## DATA FOR THIS TASK
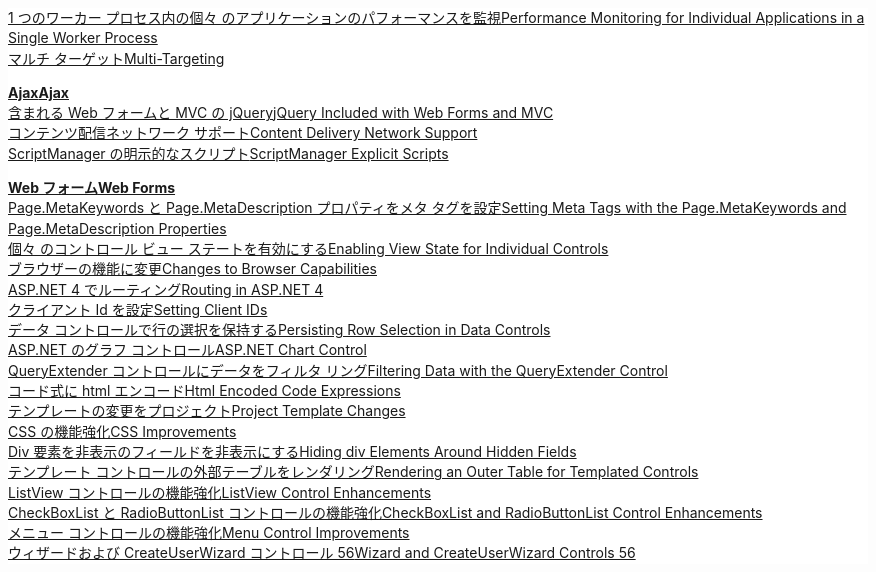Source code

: [<span data-ttu-id="23aab-117">1 つのワーカー プロセス内の個々 のアプリケーションのパフォーマンスを監視</span><span class="sxs-lookup"><span data-stu-id="23aab-117">Performance Monitoring for Individual Applications in a Single Worker Process</span></span>](#0.2__Toc253429248 "_Toc253429248")  
[<span data-ttu-id="23aab-118">マルチ ターゲット</span><span class="sxs-lookup"><span data-stu-id="23aab-118">Multi-Targeting</span></span>](#0.2__Toc253429249 "_Toc253429249")

<span data-ttu-id="23aab-119">**[Ajax](#0.2__Toc253429250 "_Toc253429250")**</span><span class="sxs-lookup"><span data-stu-id="23aab-119">**[Ajax](#0.2__Toc253429250 "_Toc253429250")**</span></span>  
[<span data-ttu-id="23aab-120">含まれる Web フォームと MVC の jQuery</span><span class="sxs-lookup"><span data-stu-id="23aab-120">jQuery Included with Web Forms and MVC</span></span>](#0.2__Toc253429251 "_Toc253429251")  
[<span data-ttu-id="23aab-121">コンテンツ配信ネットワーク サポート</span><span class="sxs-lookup"><span data-stu-id="23aab-121">Content Delivery Network Support</span></span>](#0.2__Toc253429252 "_Toc253429252")  
[<span data-ttu-id="23aab-122">ScriptManager の明示的なスクリプト</span><span class="sxs-lookup"><span data-stu-id="23aab-122">ScriptManager Explicit Scripts</span></span>](#0.2__Toc253429253 "_Toc253429253")

<span data-ttu-id="23aab-123">**[Web フォーム](#0.2__Toc253429256 "_Toc253429256")**</span><span class="sxs-lookup"><span data-stu-id="23aab-123">**[Web Forms](#0.2__Toc253429256 "_Toc253429256")**</span></span>  
[<span data-ttu-id="23aab-124">Page.MetaKeywords と Page.MetaDescription プロパティをメタ タグを設定</span><span class="sxs-lookup"><span data-stu-id="23aab-124">Setting Meta Tags with the Page.MetaKeywords and Page.MetaDescription Properties</span></span>](#0.2__Toc253429257 "_Toc253429257")  
[<span data-ttu-id="23aab-125">個々 のコントロール ビュー ステートを有効にする</span><span class="sxs-lookup"><span data-stu-id="23aab-125">Enabling View State for Individual Controls</span></span>](#0.2__Toc253429258 "_Toc253429258")  
[<span data-ttu-id="23aab-126">ブラウザーの機能に変更</span><span class="sxs-lookup"><span data-stu-id="23aab-126">Changes to Browser Capabilities</span></span>](#0.2__Toc253429259 "_Toc253429259")  
[<span data-ttu-id="23aab-127">ASP.NET 4 でルーティング</span><span class="sxs-lookup"><span data-stu-id="23aab-127">Routing in ASP.NET 4</span></span>](#0.2__Toc253429260 "_Toc253429260")  
[<span data-ttu-id="23aab-128">クライアント Id を設定</span><span class="sxs-lookup"><span data-stu-id="23aab-128">Setting Client IDs</span></span>](#0.2__Toc253429261 "_Toc253429261")  
[<span data-ttu-id="23aab-129">データ コントロールで行の選択を保持する</span><span class="sxs-lookup"><span data-stu-id="23aab-129">Persisting Row Selection in Data Controls</span></span>](#0.2__Toc253429262 "_Toc253429262")  
[<span data-ttu-id="23aab-130">ASP.NET のグラフ コントロール</span><span class="sxs-lookup"><span data-stu-id="23aab-130">ASP.NET Chart Control</span></span>](#0.2__Toc253429263 "_Toc253429263")  
[<span data-ttu-id="23aab-131">QueryExtender コントロールにデータをフィルタ リング</span><span class="sxs-lookup"><span data-stu-id="23aab-131">Filtering Data with the QueryExtender Control</span></span>](#0.2__Toc253429264 "_Toc253429264")  
[<span data-ttu-id="23aab-132">コード式に html エンコード</span><span class="sxs-lookup"><span data-stu-id="23aab-132">Html Encoded Code Expressions</span></span>](#0.2__Toc253429265 "_Toc253429265")  
[<span data-ttu-id="23aab-133">テンプレートの変更をプロジェクト</span><span class="sxs-lookup"><span data-stu-id="23aab-133">Project Template Changes</span></span>](#0.2__Toc253429266 "_Toc253429266")  
[<span data-ttu-id="23aab-134">CSS の機能強化</span><span class="sxs-lookup"><span data-stu-id="23aab-134">CSS Improvements</span></span>](#0.2__Toc253429267 "_Toc253429267")  
[<span data-ttu-id="23aab-135">Div 要素を非表示のフィールドを非表示にする</span><span class="sxs-lookup"><span data-stu-id="23aab-135">Hiding div Elements Around Hidden Fields</span></span>](#0.2__Toc253429268 "_Toc253429268")  
[<span data-ttu-id="23aab-136">テンプレート コントロールの外部テーブルをレンダリング</span><span class="sxs-lookup"><span data-stu-id="23aab-136">Rendering an Outer Table for Templated Controls</span></span>](#0.2__Toc253429269 "_Toc253429269")  
[<span data-ttu-id="23aab-137">ListView コントロールの機能強化</span><span class="sxs-lookup"><span data-stu-id="23aab-137">ListView Control Enhancements</span></span>](#0.2__Toc253429270 "_Toc253429270")  
[<span data-ttu-id="23aab-138">CheckBoxList と RadioButtonList コントロールの機能強化</span><span class="sxs-lookup"><span data-stu-id="23aab-138">CheckBoxList and RadioButtonList Control Enhancements</span></span>](#0.2__Toc253429271 "_Toc253429271")  
[<span data-ttu-id="23aab-139">メニュー コントロールの機能強化</span><span class="sxs-lookup"><span data-stu-id="23aab-139">Menu Control Improvements</span></span>](#0.2__Toc253429272 "_Toc253429272")  
[<span data-ttu-id="23aab-140">ウィザードおよび CreateUserWizard コントロール 56</span><span class="sxs-lookup"><span data-stu-id="23aab-140">Wizard and CreateUserWizard Controls 56</span></span>](#0.2__Toc253429273 "_Toc253429273")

## EXERCISE DIRECTIONS
Your copy must reproduce the entries above in full, without their pictures.

## EXERCISE OUTPUT
Source code

: [<span data-ttu-id="23aab-117">1 つのワーカー プロセス内の個々 のアプリケーションのパフォーマンスを監視</span><span class="sxs-lookup"><span data-stu-id="23aab-117">Performance Monitoring for Individual Applications in a Single Worker Process</span></span>](#0.2__Toc253429248 "_Toc253429248")  
[<span data-ttu-id="23aab-118">マルチ ターゲット</span><span class="sxs-lookup"><span data-stu-id="23aab-118">Multi-Targeting</span></span>](#0.2__Toc253429249 "_Toc253429249")

<span data-ttu-id="23aab-119">**[Ajax](#0.2__Toc253429250 "_Toc253429250")**</span><span class="sxs-lookup"><span data-stu-id="23aab-119">**[Ajax](#0.2__Toc253429250 "_Toc253429250")**</span></span>  
[<span data-ttu-id="23aab-120">含まれる Web フォームと MVC の jQuery</span><span class="sxs-lookup"><span data-stu-id="23aab-120">jQuery Included with Web Forms and MVC</span></span>](#0.2__Toc253429251 "_Toc253429251")  
[<span data-ttu-id="23aab-121">コンテンツ配信ネットワーク サポート</span><span class="sxs-lookup"><span data-stu-id="23aab-121">Content Delivery Network Support</span></span>](#0.2__Toc253429252 "_Toc253429252")  
[<span data-ttu-id="23aab-122">ScriptManager の明示的なスクリプト</span><span class="sxs-lookup"><span data-stu-id="23aab-122">ScriptManager Explicit Scripts</span></span>](#0.2__Toc253429253 "_Toc253429253")

<span data-ttu-id="23aab-123">**[Web フォーム](#0.2__Toc253429256 "_Toc253429256")**</span><span class="sxs-lookup"><span data-stu-id="23aab-123">**[Web Forms](#0.2__Toc253429256 "_Toc253429256")**</span></span>  
[<span data-ttu-id="23aab-124">Page.MetaKeywords と Page.MetaDescription プロパティをメタ タグを設定</span><span class="sxs-lookup"><span data-stu-id="23aab-124">Setting Meta Tags with the Page.MetaKeywords and Page.MetaDescription Properties</span></span>](#0.2__Toc253429257 "_Toc253429257")  
[<span data-ttu-id="23aab-125">個々 のコントロール ビュー ステートを有効にする</span><span class="sxs-lookup"><span data-stu-id="23aab-125">Enabling View State for Individual Controls</span></span>](#0.2__Toc253429258 "_Toc253429258")  
[<span data-ttu-id="23aab-126">ブラウザーの機能に変更</span><span class="sxs-lookup"><span data-stu-id="23aab-126">Changes to Browser Capabilities</span></span>](#0.2__Toc253429259 "_Toc253429259")  
[<span data-ttu-id="23aab-127">ASP.NET 4 でルーティング</span><span class="sxs-lookup"><span data-stu-id="23aab-127">Routing in ASP.NET 4</span></span>](#0.2__Toc253429260 "_Toc253429260")  
[<span data-ttu-id="23aab-128">クライアント Id を設定</span><span class="sxs-lookup"><span data-stu-id="23aab-128">Setting Client IDs</span></span>](#0.2__Toc253429261 "_Toc253429261")  
[<span data-ttu-id="23aab-129">データ コントロールで行の選択を保持する</span><span class="sxs-lookup"><span data-stu-id="23aab-129">Persisting Row Selection in Data Controls</span></span>](#0.2__Toc253429262 "_Toc253429262")  
[<span data-ttu-id="23aab-130">ASP.NET のグラフ コントロール</span><span class="sxs-lookup"><span data-stu-id="23aab-130">ASP.NET Chart Control</span></span>](#0.2__Toc253429263 "_Toc253429263")  
[<span data-ttu-id="23aab-131">QueryExtender コントロールにデータをフィルタ リング</span><span class="sxs-lookup"><span data-stu-id="23aab-131">Filtering Data with the QueryExtender Control</span></span>](#0.2__Toc253429264 "_Toc253429264")  
[<span data-ttu-id="23aab-132">コード式に html エンコード</span><span class="sxs-lookup"><span data-stu-id="23aab-132">Html Encoded Code Expressions</span></span>](#0.2__Toc253429265 "_Toc253429265")  
[<span data-ttu-id="23aab-133">テンプレートの変更をプロジェクト</span><span class="sxs-lookup"><span data-stu-id="23aab-133">Project Template Changes</span></span>](#0.2__Toc253429266 "_Toc253429266")  
[<span data-ttu-id="23aab-134">CSS の機能強化</span><span class="sxs-lookup"><span data-stu-id="23aab-134">CSS Improvements</span></span>](#0.2__Toc253429267 "_Toc253429267")  
[<span data-ttu-id="23aab-135">Div 要素を非表示のフィールドを非表示にする</span><span class="sxs-lookup"><span data-stu-id="23aab-135">Hiding div Elements Around Hidden Fields</span></span>](#0.2__Toc253429268 "_Toc253429268")  
[<span data-ttu-id="23aab-136">テンプレート コントロールの外部テーブルをレンダリング</span><span class="sxs-lookup"><span data-stu-id="23aab-136">Rendering an Outer Table for Templated Controls</span></span>](#0.2__Toc253429269 "_Toc253429269")  
[<span data-ttu-id="23aab-137">ListView コントロールの機能強化</span><span class="sxs-lookup"><span data-stu-id="23aab-137">ListView Control Enhancements</span></span>](#0.2__Toc253429270 "_Toc253429270")  
[<span data-ttu-id="23aab-138">CheckBoxList と RadioButtonList コントロールの機能強化</span><span class="sxs-lookup"><span data-stu-id="23aab-138">CheckBoxList and RadioButtonList Control Enhancements</span></span>](#0.2__Toc253429271 "_Toc253429271")  
[<span data-ttu-id="23aab-139">メニュー コントロールの機能強化</span><span class="sxs-lookup"><span data-stu-id="23aab-139">Menu Control Improvements</span></span>](#0.2__Toc253429272 "_Toc253429272")  
[<span data-ttu-id="23aab-140">ウィザードおよび CreateUserWizard コントロール 56</span><span class="sxs-lookup"><span data-stu-id="23aab-140">Wizard and CreateUserWizard Controls 56</span></span>](#0.2__Toc253429273 "_Toc253429273")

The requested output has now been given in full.